Although Kilimanjaro may be climbed at any time of the year, the best times to do so are in the dry and safe months of July to October or December to mid-March. The rainy season is not ideal for climbing because of the heavy snowfall and slippery muck that you and your guides will have to wade through.
Plan for travel delays, cancellations, and missed connections by include additional days in your schedule. Our teammates were separated for three days because a sudden blizzard grounded planes in the region. However, unlike Tom Hanks in The Terminal, they were not given entrance VISAs and hence had to endure an extended stay at the airport.
Save up and prepare
Don’t underestimate the importance of making a sensible budget. The cost of your climbing guide and airfare from the Philippines to Dar es Salaam, Tanzania’s capital, will be the two largest outlays. Rofil cautions his reader to be aware of less expensive outfitters who could skimp on essential services. Though it’s still not inexpensive, Mount Kilimanjaro is the most reasonably priced of the Seven Summits. It is estimated that a climber may get by with $3.6K (P200,000), which includes round-trip airfare, travel and climb insurance, visa fees, lodging, meals, gratuities, and souvenirs. To minimize potential danger, you should not bring P200,000 (or its USD equivalent) in cash. Of course there is criminality in Africa, just like there is everywhere else. Make as many in-advance payments as possible using safe credit or debit cards, and divide your cash among many bags.

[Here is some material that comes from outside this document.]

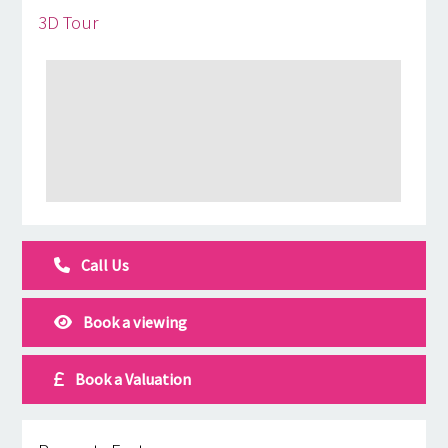
3D Tour
Call Us
Book a viewing
Book a Valuation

Finally, keep in mind that Africa is one of the places where tips are most valued. Six of us climbed together and split the cost of a decent tip for the 22 porters and guides who helped us along the way. In addition to bolstering the reputation of us Pinoy climbers, generous tipping helps industrious Africans provide for their families.
Timing and Schedule
You should spend as much time as possible here because it is the most important aspect of your trip. Because it’s a global ascent, it might appear intimidating and complicated, so it’s best to prepare as much as possible in advance. “The cost and availability of airfare, hotel rooms, and climbing times all change often,” advises Rofil. Get your visas as soon as possible, and don’t forget to get travel and outdoor recreation insurance.
Here you may purchase travel and climbing insurance as well as arrange for your visas.

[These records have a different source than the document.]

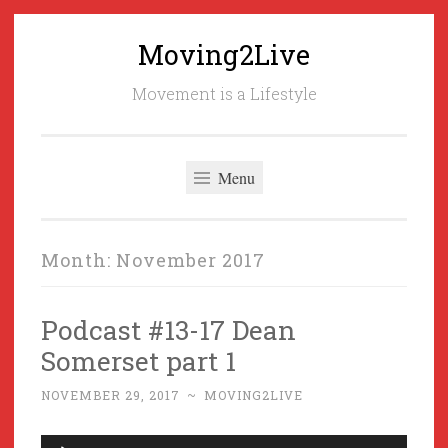
Moving2Live
Skip
to
Movement is a Lifestyle
content
Menu
Month:
November 2017
Podcast #13-17 Dean
Somerset part 1
NOVEMBER 29, 2017
~
MOVING2LIVE
Audio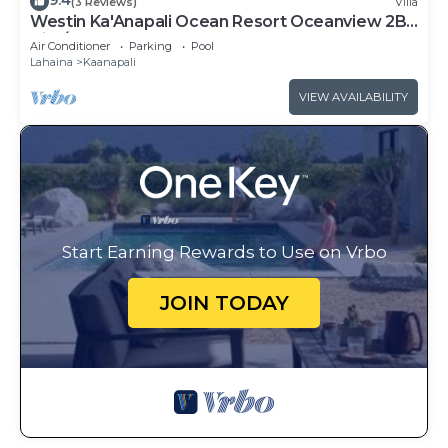
9.4
(3 Reviews)
Villa
Westin Ka'Anapali Ocean Resort Oceanview 2BR
Villa/8 guests
Air Conditioner
Parking
Pool
Lahaina
Kaanapali
VIEW AVAILABILITY
Start Earning Rewards to Use on Vrbo
JOIN TODAY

It’s important to keep in mind that vaccinations are required for clearance of African immigration. Yellow fever, malaria, typhoid, polio, diphtheria, hepatitis A and B, and tetanus vaccinations are also recommended, along with the whole COVID series and booster injections. For the most part, you may get these through the local Bureau of Quarantine or from bigger hospitals (BOQ). Make sure to schedule these vaccinations months in advance, and always have your yellow BOQ vaccination passbook with you.
As vaccination regulations in Tanzania are subject to change, it is important to regularly check the government’s website.
Buy, fix or alter your equipment ahead of time from trustworthy businesses like Decathlon and ROX. Insulated shoes, a down jacket, gloves, ear protection, and sunglasses are must-haves.
Life-saving redundancies exist. My summit day planning error was packing a water bladder. In spite of the fact that my body heat prevented the bladder from freezing over, the water within the drinking hose did freeze solid. Luckily, I packed two additional tumblers worth of water.
The majority of outfitters also provide climbing equipment rentals. Spend as little as possible, except for warm clothing and gear for the winter. Rent heated sleeping bags, which are worth their weight in gold. Imagine how cold you’ll be at 20 degrees below zero in your soft sleeping bag at the peak of Mount Pulag. Having the right equipment might be the difference between a peaceful night’s sleep and enduring discomfort till morning.